552 S.W.2d 163 | Tex. Crim. App. | 1977
Pete Charo ARCE, Appellant,
v.
The STATE of Texas, Appellee.
Court of Criminal Appeals of Texas.
John P. Mustachio, Houston, for appellant.
Carol S. Vance, Dist. Atty., Clyde F. DeWitt, III and Ted Poe, Asst. Dist. Attys., Houston, Jim D. Vollers, State's Atty., and David S. McAngus, Asst. State's Atty., Austin, for the State.
OPINION
ONION, Presiding Judge.
This is an appeal from a conviction for possession of heroin. Punishment, enhanced under the provisions of V.T.C.A., Penal Code, § 12.42(d), was assessed at life imprisonment.
On February 15, 1975, the appellant entered a guilty plea to the primary offense but pled "untrue" to the two prior felony convictions alleged for enhancement of punishment.
Appellant urges three grounds of error. He claims the indictment is fatally defective for failure to allege the designation of the court in which the prior convictions occurred; that the evidence was insufficient to prove the prior convictions as alleged; that the trial court did not properly admonish him at the time of his guilty plea as required by Article 26.13, Vernon's Ann.
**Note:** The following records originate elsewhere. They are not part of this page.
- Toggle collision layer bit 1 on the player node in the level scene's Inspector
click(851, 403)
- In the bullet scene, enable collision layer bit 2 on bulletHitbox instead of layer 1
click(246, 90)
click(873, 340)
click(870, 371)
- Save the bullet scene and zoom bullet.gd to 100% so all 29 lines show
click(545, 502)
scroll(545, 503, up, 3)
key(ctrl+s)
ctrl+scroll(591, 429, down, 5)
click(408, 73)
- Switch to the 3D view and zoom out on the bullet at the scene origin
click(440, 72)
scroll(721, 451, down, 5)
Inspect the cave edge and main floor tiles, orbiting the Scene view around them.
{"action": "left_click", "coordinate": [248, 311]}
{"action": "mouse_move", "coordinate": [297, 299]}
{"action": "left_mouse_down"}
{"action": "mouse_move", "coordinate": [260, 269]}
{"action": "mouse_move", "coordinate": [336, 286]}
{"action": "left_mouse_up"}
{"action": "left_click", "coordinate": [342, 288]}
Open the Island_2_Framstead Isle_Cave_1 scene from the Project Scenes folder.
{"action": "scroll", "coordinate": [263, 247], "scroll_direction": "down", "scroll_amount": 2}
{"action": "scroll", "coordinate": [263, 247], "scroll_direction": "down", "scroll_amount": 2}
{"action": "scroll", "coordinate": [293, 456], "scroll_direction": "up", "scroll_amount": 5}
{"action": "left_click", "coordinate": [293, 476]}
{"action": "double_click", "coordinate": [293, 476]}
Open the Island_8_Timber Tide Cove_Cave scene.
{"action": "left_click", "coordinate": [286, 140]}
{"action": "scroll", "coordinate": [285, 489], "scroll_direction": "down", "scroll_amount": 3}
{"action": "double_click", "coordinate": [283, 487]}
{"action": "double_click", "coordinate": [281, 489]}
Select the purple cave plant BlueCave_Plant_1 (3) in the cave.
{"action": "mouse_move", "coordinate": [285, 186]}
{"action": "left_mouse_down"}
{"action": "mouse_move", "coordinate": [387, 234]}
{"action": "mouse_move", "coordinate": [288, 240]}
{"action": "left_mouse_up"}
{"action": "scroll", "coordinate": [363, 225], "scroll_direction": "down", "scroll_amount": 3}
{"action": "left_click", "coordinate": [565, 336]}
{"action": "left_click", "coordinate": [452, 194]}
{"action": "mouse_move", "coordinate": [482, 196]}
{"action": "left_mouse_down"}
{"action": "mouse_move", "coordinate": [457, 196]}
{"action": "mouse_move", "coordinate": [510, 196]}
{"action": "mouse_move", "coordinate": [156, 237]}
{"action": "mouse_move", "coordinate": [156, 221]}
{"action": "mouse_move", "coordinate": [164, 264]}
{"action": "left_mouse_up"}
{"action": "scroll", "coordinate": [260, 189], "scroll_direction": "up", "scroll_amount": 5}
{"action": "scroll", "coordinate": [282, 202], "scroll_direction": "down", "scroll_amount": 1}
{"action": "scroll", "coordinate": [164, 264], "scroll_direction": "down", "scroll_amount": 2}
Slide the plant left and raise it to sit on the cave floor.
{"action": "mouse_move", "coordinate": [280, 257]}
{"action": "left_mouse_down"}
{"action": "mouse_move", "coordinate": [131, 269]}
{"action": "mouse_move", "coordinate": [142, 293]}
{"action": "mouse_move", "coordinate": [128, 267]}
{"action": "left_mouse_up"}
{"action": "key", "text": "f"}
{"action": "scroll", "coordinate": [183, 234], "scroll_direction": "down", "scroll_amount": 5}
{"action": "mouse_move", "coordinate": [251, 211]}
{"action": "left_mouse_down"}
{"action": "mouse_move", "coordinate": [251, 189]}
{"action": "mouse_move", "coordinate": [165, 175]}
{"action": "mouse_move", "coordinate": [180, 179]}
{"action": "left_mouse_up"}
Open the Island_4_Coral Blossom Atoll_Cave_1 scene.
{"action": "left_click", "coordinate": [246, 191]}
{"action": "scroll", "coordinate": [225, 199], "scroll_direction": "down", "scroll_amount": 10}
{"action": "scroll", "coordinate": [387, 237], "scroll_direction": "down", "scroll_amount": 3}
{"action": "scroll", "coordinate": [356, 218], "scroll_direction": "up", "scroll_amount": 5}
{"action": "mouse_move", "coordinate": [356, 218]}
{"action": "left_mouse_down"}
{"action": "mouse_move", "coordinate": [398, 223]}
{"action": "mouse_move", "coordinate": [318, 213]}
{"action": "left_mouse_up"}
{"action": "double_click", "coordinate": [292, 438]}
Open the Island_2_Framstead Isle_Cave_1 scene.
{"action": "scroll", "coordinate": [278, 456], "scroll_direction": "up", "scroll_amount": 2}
C.C.P.
The appellant did not file a motion to quash the indictment or the enhancement paragraphs on the contention now advanced *164 on appeal that the enhancement paragraphs did not contain the name or designation of the courts where the prior convictions occurred.[1]
The indictment, after it alleges the primary offense, reads in part:
"ENHANCEMENT PARAGRAPHS
"Before the commission of the primary offense, on January 14, 1975, in Cause No. 79149, in Harris County, Texas, the Defendant was convicted of the felony of Unlawful possession of a narcotic drug, to-wit, Heroin.
"Before the commission of the primary offense, and after the conviction in Cause No. 79149 was final, the Defendant committed the felony of Unlawful sale of a narcotic drug, to-wit, Heroin and was convicted on December 9, 1963, in Cause No. 107799, in Harris County ...."
The State urges that since the prior convictions are alleged to have been felonies the cause numbers obviously refer to convictions in the district courts of Harris County and name and designation of the convicting court are easily obtainable.
The appellant here made no motion to quash on the ground now urged, and this court has previously held that complaints such as the appellant now makes are exceptions as to form and not as to substance, and cannot be raised for the first time on appeal. Stribling v. State, 542 S.W.2d 418 (Tex.Cr.App.1976); American Plant Food Corporation v. State, 508 S.W.2d 598 (Tex. Cr.App.1974), and cases there cited.
The enhancement paragraphs are not fatally defective for the reason urged by the appellant.
Next, he claims the proof is insufficient to support such allegations as to prior convictions. A fingerprint expert testified that prints he had taken from the appellant were identical with prints in the pen packets in connection with Cause Nos. 79,149 and 107,799. The indictment in Cause No. 107,799 was introduced. The appellant took the stand and admitted he had been convicted in each of said causes and he had been convicted in Cause No. 107,799 after he got out of the penitentiary as a result of the conviction in Cause No. 79,149. We conclude the evidence is sufficient to sustain the enhancement paragraphs of the indictment.
There is likewise no merit to the contention that he was not properly admonished. The court carefully inquired and determined appellant was pleading guilty because he was guilty and for no other reason, that no one had threatened him or promised him anything to induce his guilty plea, that he was not under any delusive hope of a pardon, that his plea was being entered freely and voluntarily. The court also made inquiries as to appellant's competency to stand trial. The admonishment was clearly in accord with the version of Article 26.13, supra, in effect at the time of the guilty plea.
The judgment is affirmed.
NOTES
[1] There was, however, a hearing on a motion to quash the enhancement paragraphs on the ground that there were not sufficient allegations to show that the second prior conviction came after the first prior conviction in point of time. This motion was denied.